The state office yet to be mentioned is the Criminal District Attorney. This office is the lead law enforcement position in the county. The main duties of the office is to represent the state in criminal cases. The criminal district attorney works with law enforcement officers in the investigation and preparation of cases to be heard before the criminal courts. When requested in writing, the county attorney provides legal counsel to county officers.

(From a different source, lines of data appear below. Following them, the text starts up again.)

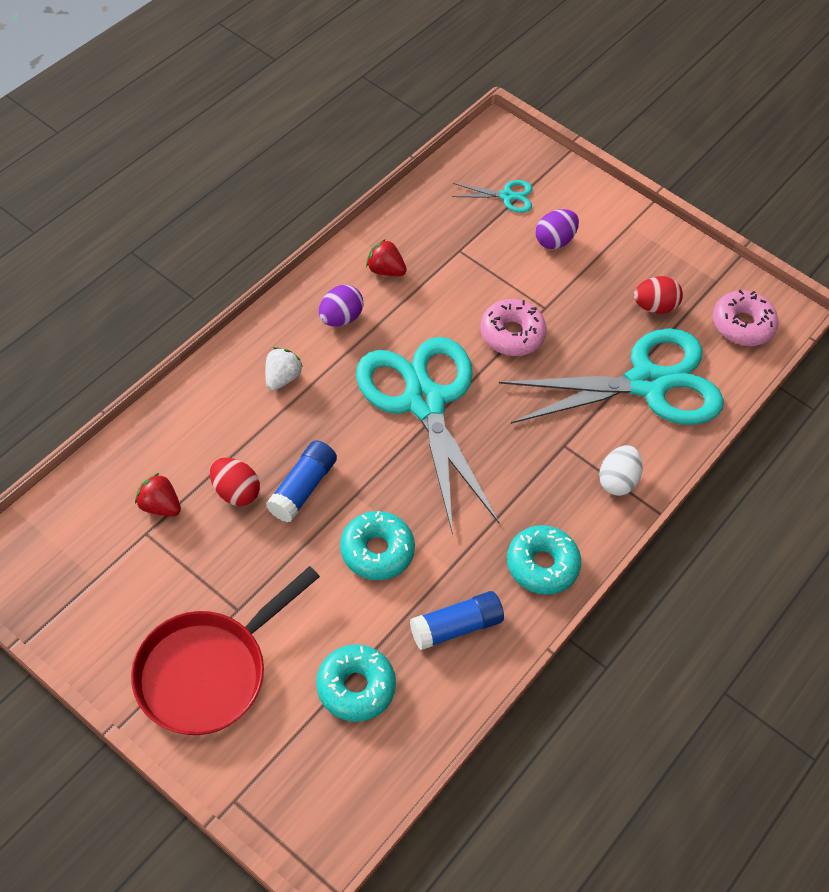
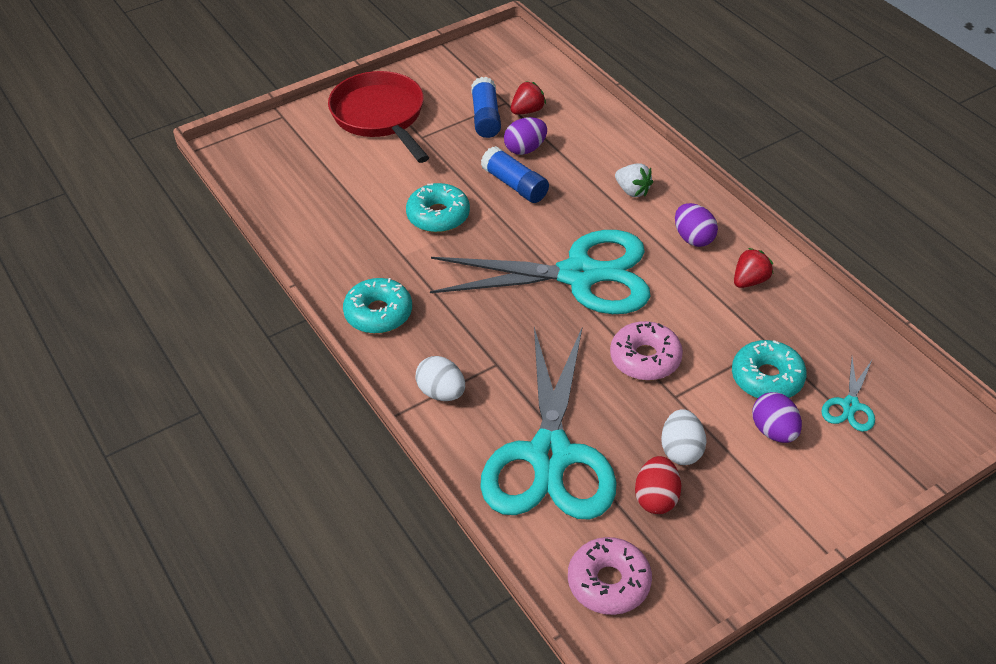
camera: 115 degrees right, 10 degrees down
red egg [210,458,260,506] -> purple egg [504,117,547,155]
turquoise donut [316,644,396,722] -> turquoise donut moved to [732,340,807,398]
blue glue stick [410,591,504,650] -> blue glue stick moved to [471,77,501,138]
none -> white egg [661,409,707,465]

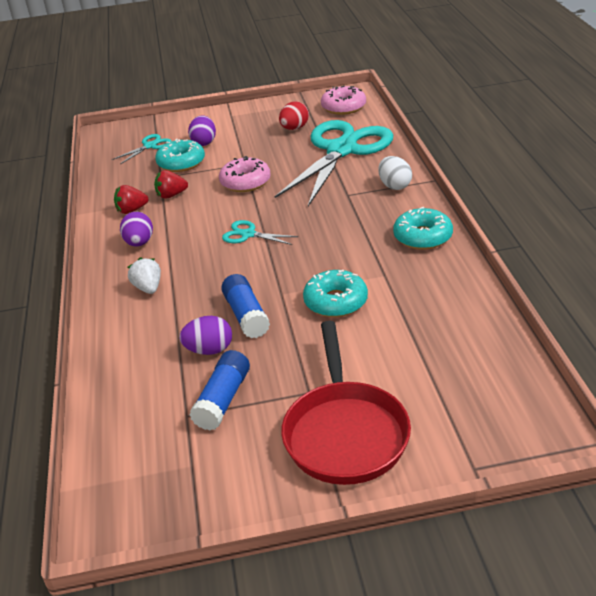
camera: 155 degrees left, 10 degrees down
turquoise scissors [430,230,650,314] -> turquoise scissors [222,220,299,245], size x0.41
red strawberry [511,81,546,114] -> red strawberry moved to [154,170,188,199]
white egg [661,409,707,465] -> none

Our group of local offices begins with the county commissioners. In addition to assuring that county roads are maintained, commissioners vote with the county judge to set the budget for all county departments and adopt a tax rate. Among other responsibilities, the commissioners court: sets the yearly property tax rate and approves the budget and employment level for the county; sets commissioners and justice of the peace precinct boundaries; calls, conducts and certifies elections, including bond elections; sets employment and benefit policy; establishes long-range thoroughfare, open space, land use, financial and law enforcement/jail needs plans; acquires property for rights-of-way or other uses determined to be in the public's best interest; reviews and approve subdivision platting and wastewater treatment for rural areas; provides rural ambulance services and subsidizes rural fire protection; oversees the construction, maintenance and improvement of county roads and bridges; appoints non-elected department heads and standing committees; supervises and controls the county courthouse, county buildings and facilities; adopts a county budget; determines county tax rates; fills vacancies in elective and appointive positions; and has exclusive authority to authorize contracts in the name of the county. Information from Texas Association of Counties website.

In gubernatorial election years the commissioners for precincts 2 and 4 are on the general election ballot.

The next office on the ballot is the District Clerk. The Texas Government Code states the duties and powers of the clerk of the district court: "The clerk of the District Court has custody of and shall carefully maintain and arrange the records relating to or lawfully deposited in the clerk's office."

The district clerk shall: record the acts and proceedings of the district court; enter all judgments of the court under the direction of the judge; record all executions issued and the returns issued on the executions; administer child support payments; administer trust accounts for minors ordered by the courts; keep an index of the parties to all suits filed in the court, and make reference to any judgment made in the case; and keep an account of all funds collected by the office, by way of fines and fees, and the amount due jurors in district court for service. Information from Texas Association of Counties website.

The County Clerk is also on our ballot this year. The main duties of the county clerk are: administering all county and state elections, including early voting and primaries, unless the commissioners court has transferred the function to the tax assessor-collector or an office of county election administrator; serving as clerk of the county court and the commissioners court and keep records of the proceedings; acting as recorder of deeds and other instruments; filing and recording birth and death certificates; recording assumed names, wills and probate; issuing marriage licenses; and accounting for all funds paid to the office by way of fines and fees, and the amount owed to county court jurors for service. Information from Texas Association of Counties website.

The last office but not the least, because he handles the money, is the County Treasurer. The county treasurer, as the chief custodian of county finance, shall: receive all monies belonging to the county from whatever source; keep and account for all monies in a designated depository; and pay and apply or disburse all monies in such a manner as commissioners court may direct, by law. Information from Texas Association of Counties website.